Por 17 vezes, Yule fala que representou Brasil e nosso estado no Festival Nacional do Chamamé. Assim como ele, o músico Maurício Brito, de 56 anos, ressalta que a “vida chamamezeira” teve início na infância. Aos 7 anos conheceu o ritmo e, aos 9, estava tocando acordeon e logo depois violão e canto.

“O Chamamé não é somente um ritmo de música, é toda uma cultura. O Chamamé nasceu em Yapeyu, cidade das Missões Jesuítas Guaranis, na Argentina. Quando os jesuítas chegaram, trouxeram vários músicos europeus e então aconteceu a fusão de culturas, através da música e aí misturou-se o ritmo europeu com a polca paraguaia. O Chamamé tem 4 pilares : Cocomarola, Isaco Abitbol, Ernesto Montiel e Tarrago Ross”, explicou Brito.

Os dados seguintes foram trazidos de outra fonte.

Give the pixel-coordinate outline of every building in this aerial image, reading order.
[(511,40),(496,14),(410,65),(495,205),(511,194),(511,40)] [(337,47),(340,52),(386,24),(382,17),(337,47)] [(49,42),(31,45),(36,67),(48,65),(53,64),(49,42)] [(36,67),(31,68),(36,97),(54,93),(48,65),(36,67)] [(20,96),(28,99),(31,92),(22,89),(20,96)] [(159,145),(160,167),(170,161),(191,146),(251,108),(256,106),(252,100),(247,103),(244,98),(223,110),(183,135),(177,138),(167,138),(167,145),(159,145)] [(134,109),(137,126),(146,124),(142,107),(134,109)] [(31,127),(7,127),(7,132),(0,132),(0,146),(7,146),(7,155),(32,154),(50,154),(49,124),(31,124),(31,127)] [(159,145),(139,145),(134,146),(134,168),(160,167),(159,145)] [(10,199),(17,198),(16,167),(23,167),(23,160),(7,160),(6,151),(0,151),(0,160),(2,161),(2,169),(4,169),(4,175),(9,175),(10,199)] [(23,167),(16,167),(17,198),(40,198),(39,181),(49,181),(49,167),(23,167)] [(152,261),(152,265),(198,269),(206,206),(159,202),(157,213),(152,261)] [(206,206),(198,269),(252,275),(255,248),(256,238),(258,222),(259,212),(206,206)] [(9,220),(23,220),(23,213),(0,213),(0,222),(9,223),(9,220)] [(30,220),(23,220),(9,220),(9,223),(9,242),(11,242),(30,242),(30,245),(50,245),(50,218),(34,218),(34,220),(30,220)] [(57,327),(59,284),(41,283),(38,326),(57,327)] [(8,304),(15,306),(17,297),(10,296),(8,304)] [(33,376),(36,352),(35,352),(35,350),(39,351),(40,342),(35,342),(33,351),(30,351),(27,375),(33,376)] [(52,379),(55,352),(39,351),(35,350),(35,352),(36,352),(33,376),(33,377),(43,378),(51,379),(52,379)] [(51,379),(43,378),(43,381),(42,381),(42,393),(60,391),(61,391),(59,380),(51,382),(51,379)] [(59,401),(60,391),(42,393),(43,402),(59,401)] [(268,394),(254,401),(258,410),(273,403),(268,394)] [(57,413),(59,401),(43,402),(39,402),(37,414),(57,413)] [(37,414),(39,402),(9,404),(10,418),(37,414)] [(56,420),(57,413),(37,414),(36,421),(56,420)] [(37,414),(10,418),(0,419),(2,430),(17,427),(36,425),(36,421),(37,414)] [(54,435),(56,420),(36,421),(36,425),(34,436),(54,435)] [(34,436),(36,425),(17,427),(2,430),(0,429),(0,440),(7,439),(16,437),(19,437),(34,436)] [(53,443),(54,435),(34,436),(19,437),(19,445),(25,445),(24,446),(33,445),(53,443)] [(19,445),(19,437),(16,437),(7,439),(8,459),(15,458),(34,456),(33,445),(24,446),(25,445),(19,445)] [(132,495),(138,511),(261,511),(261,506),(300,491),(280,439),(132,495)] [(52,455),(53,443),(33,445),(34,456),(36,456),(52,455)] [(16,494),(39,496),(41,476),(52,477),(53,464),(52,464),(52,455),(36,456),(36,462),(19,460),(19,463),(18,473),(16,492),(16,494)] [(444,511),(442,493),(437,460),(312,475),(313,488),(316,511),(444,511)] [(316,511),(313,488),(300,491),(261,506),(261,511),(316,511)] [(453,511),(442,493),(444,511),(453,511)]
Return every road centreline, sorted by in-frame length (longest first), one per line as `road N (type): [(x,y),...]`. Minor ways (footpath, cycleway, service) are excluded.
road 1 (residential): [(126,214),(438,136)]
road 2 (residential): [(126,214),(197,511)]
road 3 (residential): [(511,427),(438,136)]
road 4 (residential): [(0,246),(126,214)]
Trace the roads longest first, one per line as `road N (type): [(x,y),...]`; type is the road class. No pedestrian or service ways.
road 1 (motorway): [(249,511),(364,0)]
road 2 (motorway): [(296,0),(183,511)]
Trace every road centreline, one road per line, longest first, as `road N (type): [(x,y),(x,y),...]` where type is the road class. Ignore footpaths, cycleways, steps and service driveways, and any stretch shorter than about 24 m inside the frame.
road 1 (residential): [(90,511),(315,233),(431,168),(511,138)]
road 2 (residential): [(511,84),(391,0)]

Ao todo, o músico fala que já gravou dois discos na Argentina e um no Brasil, com Humberto Yule. “Eu e Humberto nos apresentamos por 18 anos consecutivos na Fiesta Nacional del Chamamé em Corrientes, Argentina. Buscamos sempre apresentar o verdadeiro chamamé correntino”, pontuou.